SOURCE DATA:

══════════

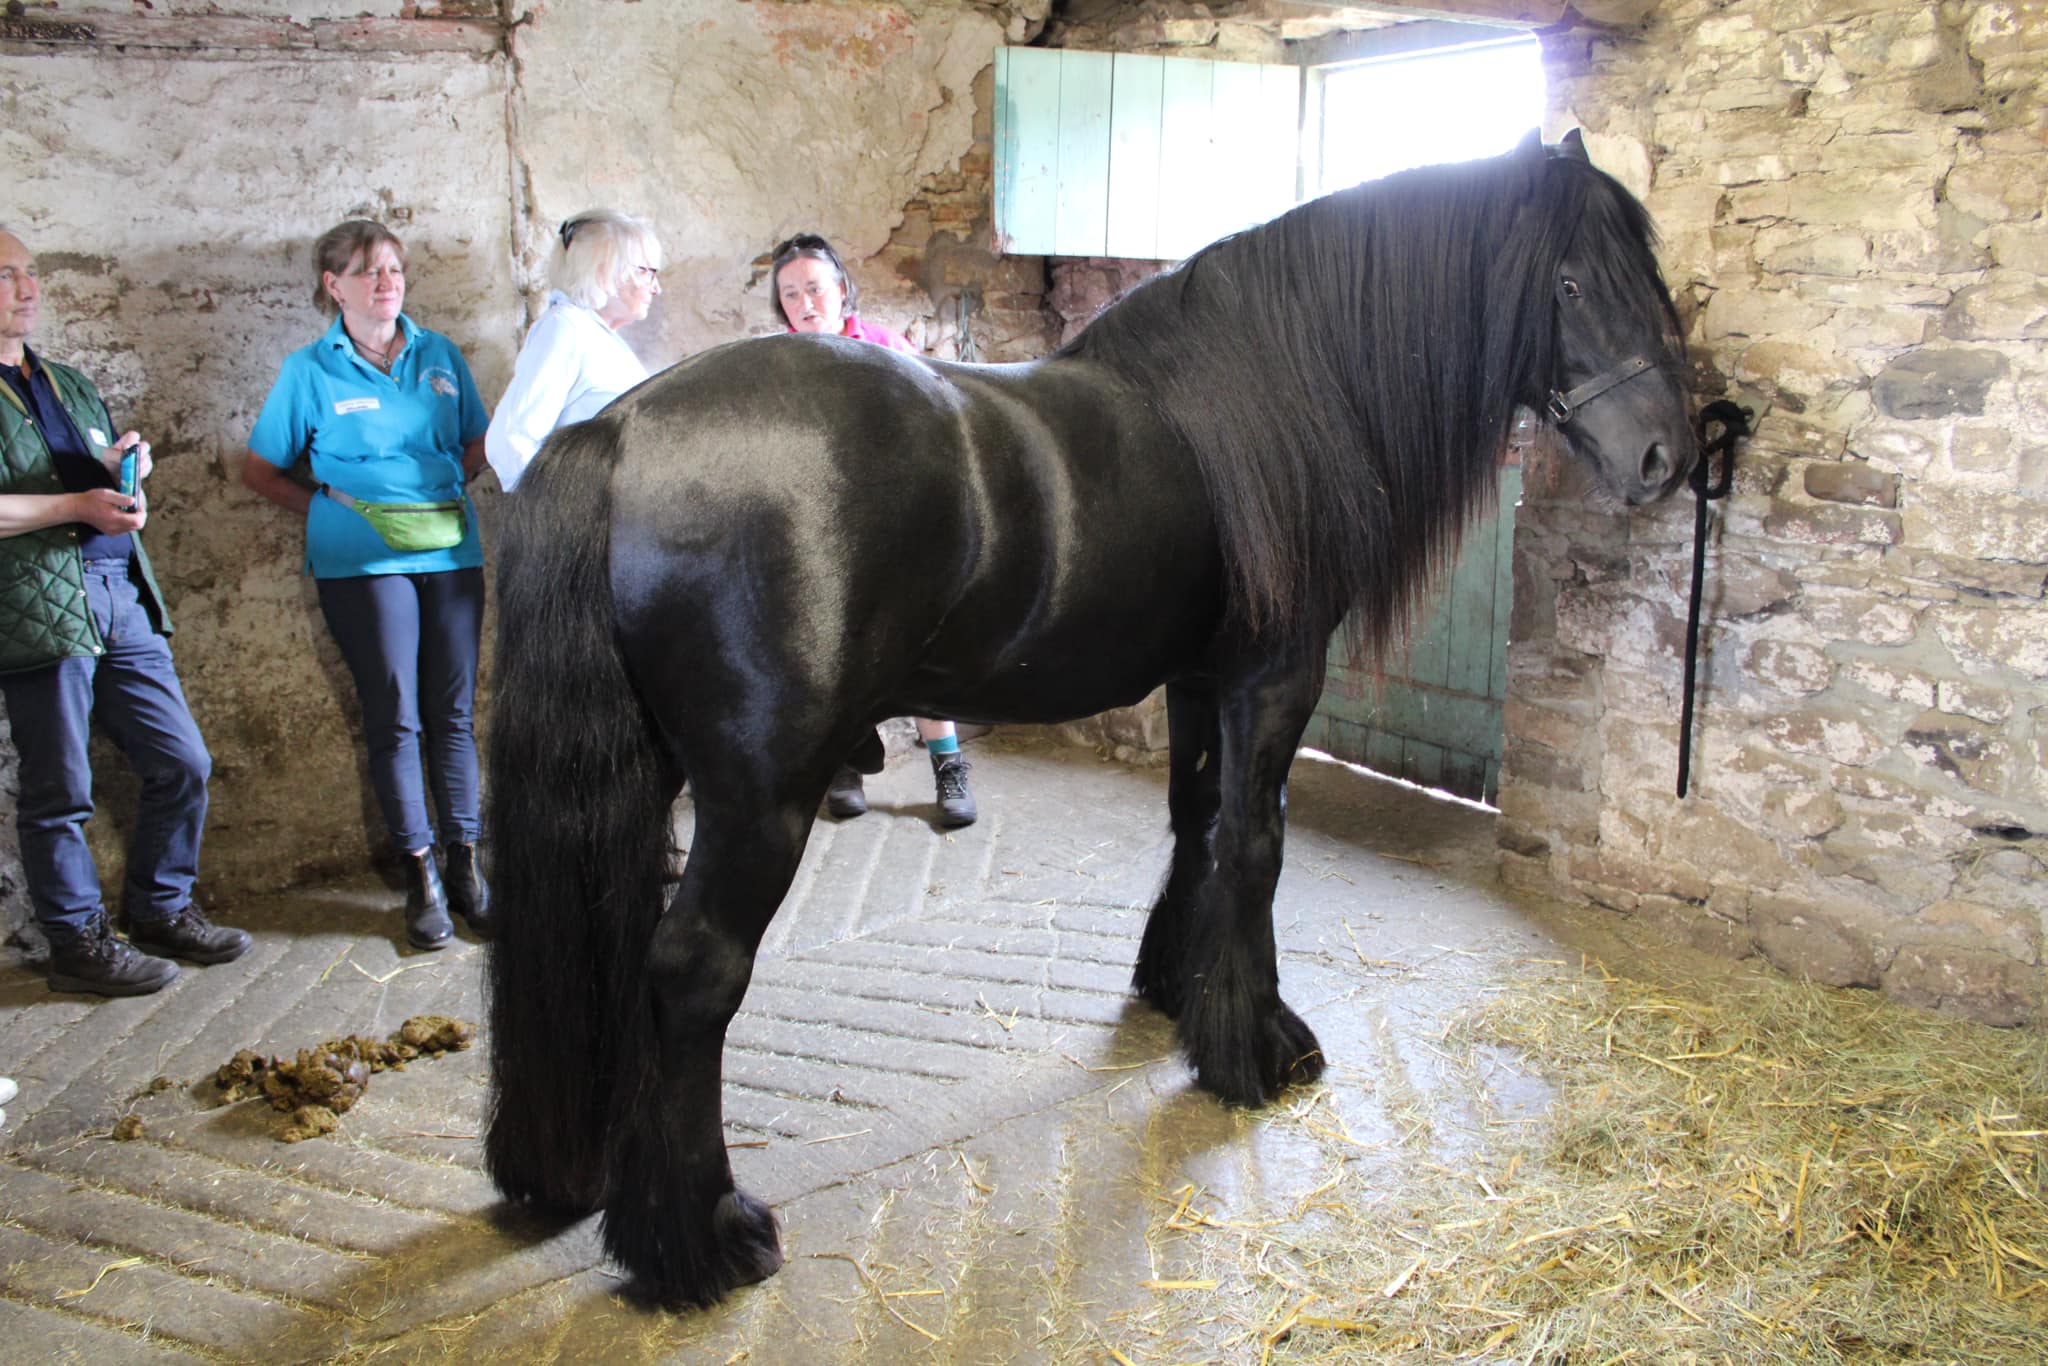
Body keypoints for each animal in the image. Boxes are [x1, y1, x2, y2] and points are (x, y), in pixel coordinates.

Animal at [479, 131, 1695, 1310]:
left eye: (1650, 276)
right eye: (1572, 281)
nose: (1666, 457)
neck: (1279, 382)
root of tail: (623, 432)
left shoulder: (1201, 678)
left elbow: (1198, 821)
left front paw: (1176, 986)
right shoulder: (1272, 678)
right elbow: (1255, 844)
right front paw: (1257, 1046)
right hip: (758, 797)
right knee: (692, 972)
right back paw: (701, 1241)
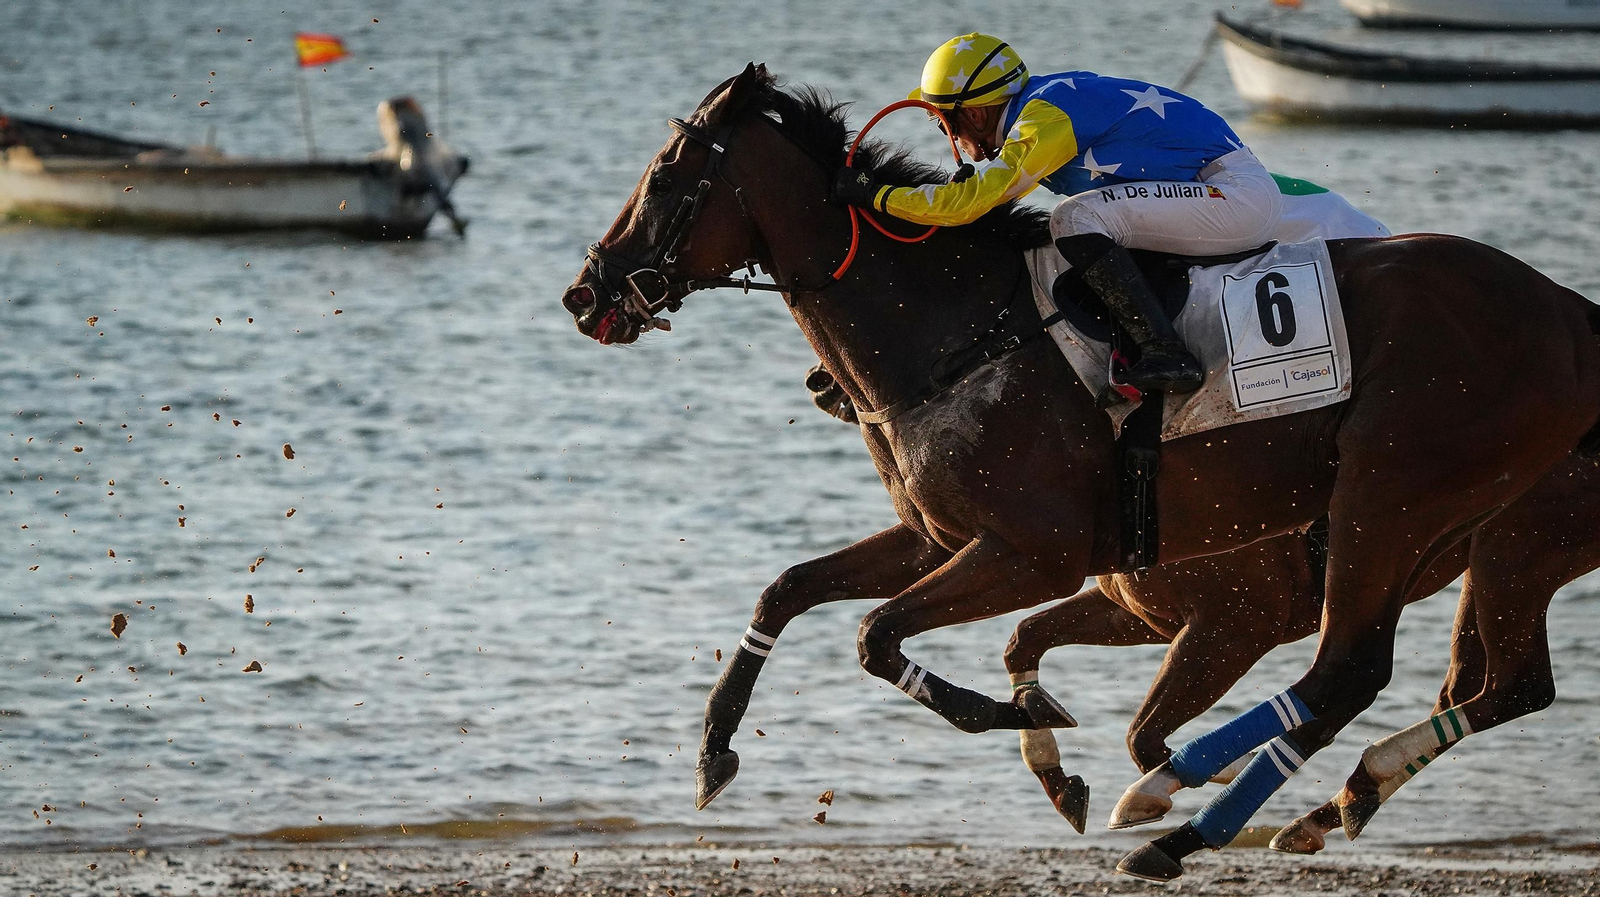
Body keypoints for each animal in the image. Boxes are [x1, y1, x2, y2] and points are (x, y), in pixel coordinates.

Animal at [559, 64, 1600, 879]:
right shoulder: (941, 534)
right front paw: (712, 754)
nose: (585, 291)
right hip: (1458, 530)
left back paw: (1177, 816)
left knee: (1351, 669)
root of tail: (1566, 309)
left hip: (1397, 499)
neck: (961, 331)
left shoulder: (1037, 553)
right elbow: (788, 589)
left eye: (665, 176)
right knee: (1464, 682)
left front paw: (1015, 719)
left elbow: (876, 636)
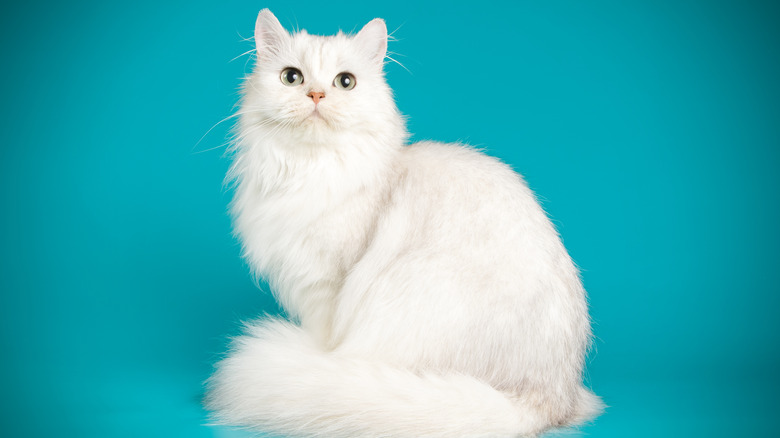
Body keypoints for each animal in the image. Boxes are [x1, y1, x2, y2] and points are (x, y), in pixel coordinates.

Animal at [204, 8, 600, 436]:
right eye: (292, 77)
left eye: (345, 82)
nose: (316, 95)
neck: (310, 170)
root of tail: (550, 399)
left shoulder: (326, 285)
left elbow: (325, 339)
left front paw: (315, 358)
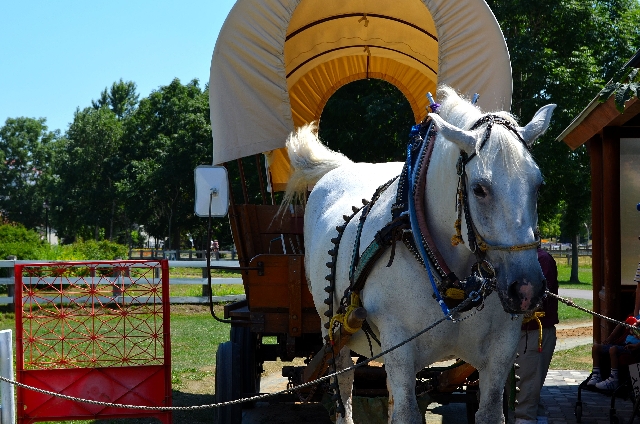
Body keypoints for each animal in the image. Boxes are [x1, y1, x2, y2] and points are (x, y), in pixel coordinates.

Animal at [284, 85, 556, 420]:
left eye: (538, 184)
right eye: (479, 189)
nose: (527, 288)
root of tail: (344, 167)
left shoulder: (502, 349)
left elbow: (490, 411)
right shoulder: (399, 347)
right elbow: (405, 412)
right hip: (333, 333)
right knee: (344, 389)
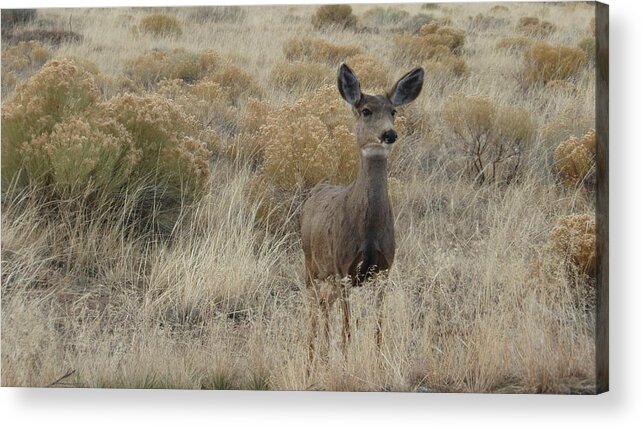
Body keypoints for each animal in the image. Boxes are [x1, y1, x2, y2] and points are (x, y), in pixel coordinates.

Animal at [302, 61, 424, 366]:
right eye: (366, 110)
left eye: (393, 111)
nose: (389, 134)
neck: (368, 232)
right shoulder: (344, 267)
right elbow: (347, 328)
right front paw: (345, 364)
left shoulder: (384, 269)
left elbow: (378, 327)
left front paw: (378, 363)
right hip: (311, 265)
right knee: (312, 307)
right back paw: (311, 360)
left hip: (329, 276)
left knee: (324, 304)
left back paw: (323, 356)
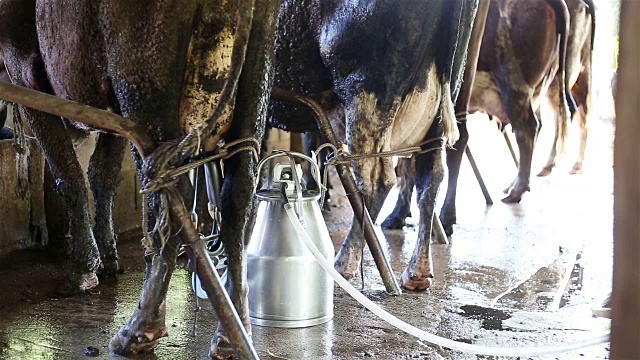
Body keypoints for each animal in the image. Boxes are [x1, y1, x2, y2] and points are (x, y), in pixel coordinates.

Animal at [0, 0, 280, 358]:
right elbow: (102, 177)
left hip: (141, 87)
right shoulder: (112, 111)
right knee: (239, 195)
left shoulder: (23, 65)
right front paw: (108, 258)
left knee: (168, 195)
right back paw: (232, 333)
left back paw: (140, 328)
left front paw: (83, 268)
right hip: (253, 93)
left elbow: (70, 176)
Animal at [268, 0, 478, 290]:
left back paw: (344, 264)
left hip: (365, 94)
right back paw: (417, 273)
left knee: (375, 181)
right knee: (431, 178)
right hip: (437, 112)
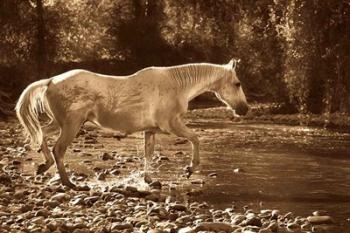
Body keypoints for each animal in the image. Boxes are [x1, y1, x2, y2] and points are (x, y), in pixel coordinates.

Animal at [15, 59, 247, 190]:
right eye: (237, 83)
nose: (244, 109)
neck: (175, 85)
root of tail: (51, 81)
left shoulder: (151, 131)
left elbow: (148, 154)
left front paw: (149, 180)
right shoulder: (171, 125)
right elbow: (195, 139)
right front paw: (190, 168)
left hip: (60, 123)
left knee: (41, 135)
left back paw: (43, 166)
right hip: (71, 125)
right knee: (59, 149)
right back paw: (68, 183)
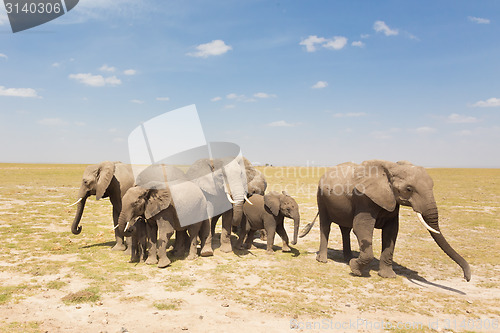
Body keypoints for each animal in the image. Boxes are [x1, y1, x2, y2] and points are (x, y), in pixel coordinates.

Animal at [298, 159, 470, 280]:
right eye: (409, 189)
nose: (467, 277)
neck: (392, 168)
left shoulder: (392, 201)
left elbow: (391, 233)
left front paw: (387, 276)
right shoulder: (364, 198)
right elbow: (361, 228)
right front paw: (355, 269)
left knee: (345, 229)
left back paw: (347, 257)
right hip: (321, 197)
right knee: (326, 225)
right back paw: (323, 260)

══════════

Reproduce exactly the lines above from the line with "left eye: (1650, 276)" to the line with "right hip: (758, 797)", including both, and add nothing.

left eye: (1650, 276)
right eye: (1572, 281)
nose: (1666, 457)
neck: (1279, 382)
root of tail: (623, 432)
left shoulder: (1201, 678)
left elbow: (1198, 821)
left front paw: (1176, 986)
right shoulder: (1272, 678)
right elbow: (1255, 844)
right front paw: (1257, 1046)
right hip: (758, 797)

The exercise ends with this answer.